▶ Assignment
Could you give every record again, exactly as it reads?

▶ Material for this task
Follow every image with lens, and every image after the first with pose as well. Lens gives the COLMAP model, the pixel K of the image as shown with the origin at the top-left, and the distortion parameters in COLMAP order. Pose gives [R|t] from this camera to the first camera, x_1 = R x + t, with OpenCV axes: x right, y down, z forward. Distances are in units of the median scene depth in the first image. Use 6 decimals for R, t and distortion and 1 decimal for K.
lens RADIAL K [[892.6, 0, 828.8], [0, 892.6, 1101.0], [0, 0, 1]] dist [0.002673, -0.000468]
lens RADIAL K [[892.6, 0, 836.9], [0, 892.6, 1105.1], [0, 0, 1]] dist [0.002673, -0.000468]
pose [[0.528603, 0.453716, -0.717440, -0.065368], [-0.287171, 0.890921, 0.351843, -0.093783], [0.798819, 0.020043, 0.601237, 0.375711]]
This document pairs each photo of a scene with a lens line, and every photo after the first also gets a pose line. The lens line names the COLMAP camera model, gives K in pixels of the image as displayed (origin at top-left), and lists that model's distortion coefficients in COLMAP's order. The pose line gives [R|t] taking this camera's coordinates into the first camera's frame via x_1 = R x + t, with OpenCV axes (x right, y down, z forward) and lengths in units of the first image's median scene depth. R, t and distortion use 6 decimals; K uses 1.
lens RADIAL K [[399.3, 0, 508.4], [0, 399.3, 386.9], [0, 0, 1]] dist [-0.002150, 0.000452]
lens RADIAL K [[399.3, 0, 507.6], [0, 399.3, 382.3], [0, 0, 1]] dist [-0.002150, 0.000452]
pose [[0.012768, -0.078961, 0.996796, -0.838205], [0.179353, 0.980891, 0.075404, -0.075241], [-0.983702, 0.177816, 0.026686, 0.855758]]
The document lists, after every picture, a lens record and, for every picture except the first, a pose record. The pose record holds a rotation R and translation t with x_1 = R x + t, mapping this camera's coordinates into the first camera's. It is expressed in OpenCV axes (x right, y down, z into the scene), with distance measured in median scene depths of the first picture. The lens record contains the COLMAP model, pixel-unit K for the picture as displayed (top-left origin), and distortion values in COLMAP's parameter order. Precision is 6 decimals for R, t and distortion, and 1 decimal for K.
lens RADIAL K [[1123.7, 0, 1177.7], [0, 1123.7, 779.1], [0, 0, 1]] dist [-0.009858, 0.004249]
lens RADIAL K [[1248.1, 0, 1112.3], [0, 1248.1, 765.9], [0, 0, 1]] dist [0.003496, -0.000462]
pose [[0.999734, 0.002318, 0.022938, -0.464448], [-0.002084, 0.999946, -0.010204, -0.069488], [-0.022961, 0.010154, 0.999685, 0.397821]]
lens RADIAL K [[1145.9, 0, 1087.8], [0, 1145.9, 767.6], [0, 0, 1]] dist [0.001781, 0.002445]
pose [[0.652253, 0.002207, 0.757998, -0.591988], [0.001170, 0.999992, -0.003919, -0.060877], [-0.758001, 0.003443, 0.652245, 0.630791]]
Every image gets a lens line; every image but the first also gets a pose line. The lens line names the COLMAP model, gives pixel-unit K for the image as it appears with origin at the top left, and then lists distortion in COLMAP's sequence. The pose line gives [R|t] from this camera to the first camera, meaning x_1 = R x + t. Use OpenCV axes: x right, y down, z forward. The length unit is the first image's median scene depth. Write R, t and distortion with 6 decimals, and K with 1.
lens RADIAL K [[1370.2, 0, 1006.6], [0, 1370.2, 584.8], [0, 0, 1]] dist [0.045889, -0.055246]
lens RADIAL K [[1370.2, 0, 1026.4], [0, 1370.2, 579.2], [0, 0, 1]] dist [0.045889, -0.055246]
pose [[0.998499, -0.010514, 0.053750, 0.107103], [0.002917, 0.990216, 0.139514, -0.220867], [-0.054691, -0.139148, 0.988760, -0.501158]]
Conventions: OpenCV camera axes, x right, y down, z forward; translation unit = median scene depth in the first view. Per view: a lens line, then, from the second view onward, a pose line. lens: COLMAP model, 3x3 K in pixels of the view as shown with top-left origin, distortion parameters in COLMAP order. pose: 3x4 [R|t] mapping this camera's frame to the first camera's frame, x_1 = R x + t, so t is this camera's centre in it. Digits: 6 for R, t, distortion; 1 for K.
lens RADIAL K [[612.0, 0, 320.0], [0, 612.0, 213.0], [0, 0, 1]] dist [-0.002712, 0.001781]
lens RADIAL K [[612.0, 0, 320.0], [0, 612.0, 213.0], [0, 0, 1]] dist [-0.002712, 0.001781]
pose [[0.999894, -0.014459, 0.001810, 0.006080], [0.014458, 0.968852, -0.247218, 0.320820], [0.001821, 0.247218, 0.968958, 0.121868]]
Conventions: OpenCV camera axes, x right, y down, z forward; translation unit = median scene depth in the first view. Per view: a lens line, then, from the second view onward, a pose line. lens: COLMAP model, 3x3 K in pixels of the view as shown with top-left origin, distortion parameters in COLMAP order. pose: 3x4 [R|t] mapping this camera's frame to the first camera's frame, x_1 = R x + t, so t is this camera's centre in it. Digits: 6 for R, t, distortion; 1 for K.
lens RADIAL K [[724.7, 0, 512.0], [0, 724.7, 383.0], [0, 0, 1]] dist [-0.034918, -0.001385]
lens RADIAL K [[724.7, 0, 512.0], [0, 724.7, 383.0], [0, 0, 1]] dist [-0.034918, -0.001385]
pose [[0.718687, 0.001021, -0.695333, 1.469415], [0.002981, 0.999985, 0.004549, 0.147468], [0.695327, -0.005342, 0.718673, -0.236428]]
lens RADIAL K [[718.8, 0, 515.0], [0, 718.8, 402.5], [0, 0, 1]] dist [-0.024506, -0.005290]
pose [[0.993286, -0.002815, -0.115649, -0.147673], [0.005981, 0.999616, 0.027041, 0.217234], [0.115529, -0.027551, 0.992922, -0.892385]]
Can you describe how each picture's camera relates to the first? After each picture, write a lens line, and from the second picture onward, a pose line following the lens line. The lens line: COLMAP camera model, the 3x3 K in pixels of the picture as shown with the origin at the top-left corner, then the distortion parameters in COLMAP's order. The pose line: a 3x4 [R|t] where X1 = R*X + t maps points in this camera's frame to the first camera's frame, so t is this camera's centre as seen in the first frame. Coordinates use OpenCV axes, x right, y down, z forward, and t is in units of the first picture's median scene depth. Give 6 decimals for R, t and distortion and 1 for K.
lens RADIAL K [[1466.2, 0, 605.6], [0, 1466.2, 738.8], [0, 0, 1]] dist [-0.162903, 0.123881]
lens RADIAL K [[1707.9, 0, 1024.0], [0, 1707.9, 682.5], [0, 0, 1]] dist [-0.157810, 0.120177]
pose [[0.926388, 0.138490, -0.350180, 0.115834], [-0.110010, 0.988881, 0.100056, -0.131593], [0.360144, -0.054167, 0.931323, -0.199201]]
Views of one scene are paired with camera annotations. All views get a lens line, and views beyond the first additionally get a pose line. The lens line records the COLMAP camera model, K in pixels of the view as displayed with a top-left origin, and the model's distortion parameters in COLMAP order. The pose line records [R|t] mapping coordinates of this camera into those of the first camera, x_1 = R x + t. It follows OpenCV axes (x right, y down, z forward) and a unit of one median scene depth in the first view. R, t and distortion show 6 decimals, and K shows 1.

▶ Result of this task
Follow every image with lens, and every image after the first with pose as well. Lens gives the COLMAP model, the pixel K of the image as shown with the origin at the top-left, and the distortion parameters in COLMAP order. Pose gives [R|t] from this camera to the first camera, x_1 = R x + t, with OpenCV axes: x right, y down, z forward. Distances are in units of the median scene depth in the first image. Use 6 decimals for R, t and distortion and 1 decimal for K.
lens RADIAL K [[892.6, 0, 828.8], [0, 892.6, 1101.0], [0, 0, 1]] dist [0.002673, -0.000468]
lens RADIAL K [[892.6, 0, 836.9], [0, 892.6, 1105.1], [0, 0, 1]] dist [0.002673, -0.000468]
pose [[0.528603, 0.453716, -0.717440, -0.065368], [-0.287171, 0.890921, 0.351843, -0.093783], [0.798819, 0.020043, 0.601237, 0.375711]]
This document pairs each photo of a scene with a lens line, and every photo after the first also gets a pose line. The lens line names the COLMAP camera model, gives K in pixels of the image as displayed (origin at top-left), and lists that model's distortion coefficients in COLMAP's order. The pose line gives [R|t] taking this camera's coordinates into the first camera's frame via x_1 = R x + t, with OpenCV axes (x right, y down, z forward) and lengths in units of the first image's median scene depth. R, t and distortion use 6 decimals; K uses 1.
lens RADIAL K [[399.3, 0, 508.4], [0, 399.3, 386.9], [0, 0, 1]] dist [-0.002150, 0.000452]
lens RADIAL K [[399.3, 0, 507.6], [0, 399.3, 382.3], [0, 0, 1]] dist [-0.002150, 0.000452]
pose [[0.012768, -0.078961, 0.996796, -0.838205], [0.179353, 0.980891, 0.075404, -0.075241], [-0.983702, 0.177816, 0.026686, 0.855758]]
The document lists, after every picture, a lens record and, for every picture except the first, a pose record. The pose record holds a rotation R and translation t with x_1 = R x + t, mapping this camera's coordinates into the first camera's. It is expressed in OpenCV axes (x right, y down, z into the scene), with distance measured in median scene depths of the first picture. The lens record contains the COLMAP model, pixel-unit K for the picture as displayed (top-left origin), and distortion values in COLMAP's parameter order. Precision is 6 decimals for R, t and distortion, and 1 decimal for K.
lens RADIAL K [[1123.7, 0, 1177.7], [0, 1123.7, 779.1], [0, 0, 1]] dist [-0.009858, 0.004249]
lens RADIAL K [[1248.1, 0, 1112.3], [0, 1248.1, 765.9], [0, 0, 1]] dist [0.003496, -0.000462]
pose [[0.999734, 0.002318, 0.022938, -0.464448], [-0.002084, 0.999946, -0.010204, -0.069488], [-0.022961, 0.010154, 0.999685, 0.397821]]
lens RADIAL K [[1145.9, 0, 1087.8], [0, 1145.9, 767.6], [0, 0, 1]] dist [0.001781, 0.002445]
pose [[0.652253, 0.002207, 0.757998, -0.591988], [0.001170, 0.999992, -0.003919, -0.060877], [-0.758001, 0.003443, 0.652245, 0.630791]]
Every image gets a lens line; every image but the first also gets a pose line. The lens line names the COLMAP model, gives pixel-unit K for the image as it appears with origin at the top left, and then lists distortion in COLMAP's sequence. The pose line gives [R|t] from this camera to the first camera, meaning x_1 = R x + t. Use OpenCV axes: x right, y down, z forward. The length unit is the first image's median scene depth. Write R, t and distortion with 6 decimals, and K with 1.
lens RADIAL K [[1370.2, 0, 1006.6], [0, 1370.2, 584.8], [0, 0, 1]] dist [0.045889, -0.055246]
lens RADIAL K [[1370.2, 0, 1026.4], [0, 1370.2, 579.2], [0, 0, 1]] dist [0.045889, -0.055246]
pose [[0.998499, -0.010514, 0.053750, 0.107103], [0.002917, 0.990216, 0.139514, -0.220867], [-0.054691, -0.139148, 0.988760, -0.501158]]
Conventions: OpenCV camera axes, x right, y down, z forward; translation unit = median scene depth in the first view. Per view: a lens line, then, from the second view onward, a pose line. lens: COLMAP model, 3x3 K in pixels of the view as shown with top-left origin, distortion parameters in COLMAP order. pose: 3x4 [R|t] mapping this camera's frame to the first camera's frame, x_1 = R x + t, so t is this camera's centre in it. Digits: 6 for R, t, distortion; 1 for K.
lens RADIAL K [[612.0, 0, 320.0], [0, 612.0, 213.0], [0, 0, 1]] dist [-0.002712, 0.001781]
lens RADIAL K [[612.0, 0, 320.0], [0, 612.0, 213.0], [0, 0, 1]] dist [-0.002712, 0.001781]
pose [[0.999894, -0.014459, 0.001810, 0.006080], [0.014458, 0.968852, -0.247218, 0.320820], [0.001821, 0.247218, 0.968958, 0.121868]]
Conventions: OpenCV camera axes, x right, y down, z forward; translation unit = median scene depth in the first view. Per view: a lens line, then, from the second view onward, a pose line. lens: COLMAP model, 3x3 K in pixels of the view as shown with top-left origin, distortion parameters in COLMAP order. pose: 3x4 [R|t] mapping this camera's frame to the first camera's frame, x_1 = R x + t, so t is this camera's centre in it. Digits: 6 for R, t, distortion; 1 for K.
lens RADIAL K [[724.7, 0, 512.0], [0, 724.7, 383.0], [0, 0, 1]] dist [-0.034918, -0.001385]
lens RADIAL K [[724.7, 0, 512.0], [0, 724.7, 383.0], [0, 0, 1]] dist [-0.034918, -0.001385]
pose [[0.718687, 0.001021, -0.695333, 1.469415], [0.002981, 0.999985, 0.004549, 0.147468], [0.695327, -0.005342, 0.718673, -0.236428]]
lens RADIAL K [[718.8, 0, 515.0], [0, 718.8, 402.5], [0, 0, 1]] dist [-0.024506, -0.005290]
pose [[0.993286, -0.002815, -0.115649, -0.147673], [0.005981, 0.999616, 0.027041, 0.217234], [0.115529, -0.027551, 0.992922, -0.892385]]
Can you describe how each picture's camera relates to the first? After each picture, write a lens line, and from the second picture onward, a pose line following the lens line. The lens line: COLMAP camera model, the 3x3 K in pixels of the picture as shown with the origin at the top-left corner, then the distortion parameters in COLMAP's order. The pose line: a 3x4 [R|t] where X1 = R*X + t maps points in this camera's frame to the first camera's frame, so t is this camera's centre as seen in the first frame. Coordinates use OpenCV axes, x right, y down, z forward, and t is in units of the first picture's median scene depth. Give 6 decimals for R, t and distortion and 1 for K.
lens RADIAL K [[1466.2, 0, 605.6], [0, 1466.2, 738.8], [0, 0, 1]] dist [-0.162903, 0.123881]
lens RADIAL K [[1707.9, 0, 1024.0], [0, 1707.9, 682.5], [0, 0, 1]] dist [-0.157810, 0.120177]
pose [[0.926388, 0.138490, -0.350180, 0.115834], [-0.110010, 0.988881, 0.100056, -0.131593], [0.360144, -0.054167, 0.931323, -0.199201]]
Views of one scene are paired with camera annotations. All views get a lens line, and views beyond the first additionally get a pose line. The lens line records the COLMAP camera model, K in pixels of the view as displayed with a top-left origin, and the model's distortion parameters in COLMAP order. The pose line records [R|t] mapping coordinates of this camera into those of the first camera, x_1 = R x + t. It follows OpenCV axes (x right, y down, z forward) and a unit of one median scene depth in the first view. R, t and distortion show 6 decimals, and K shows 1.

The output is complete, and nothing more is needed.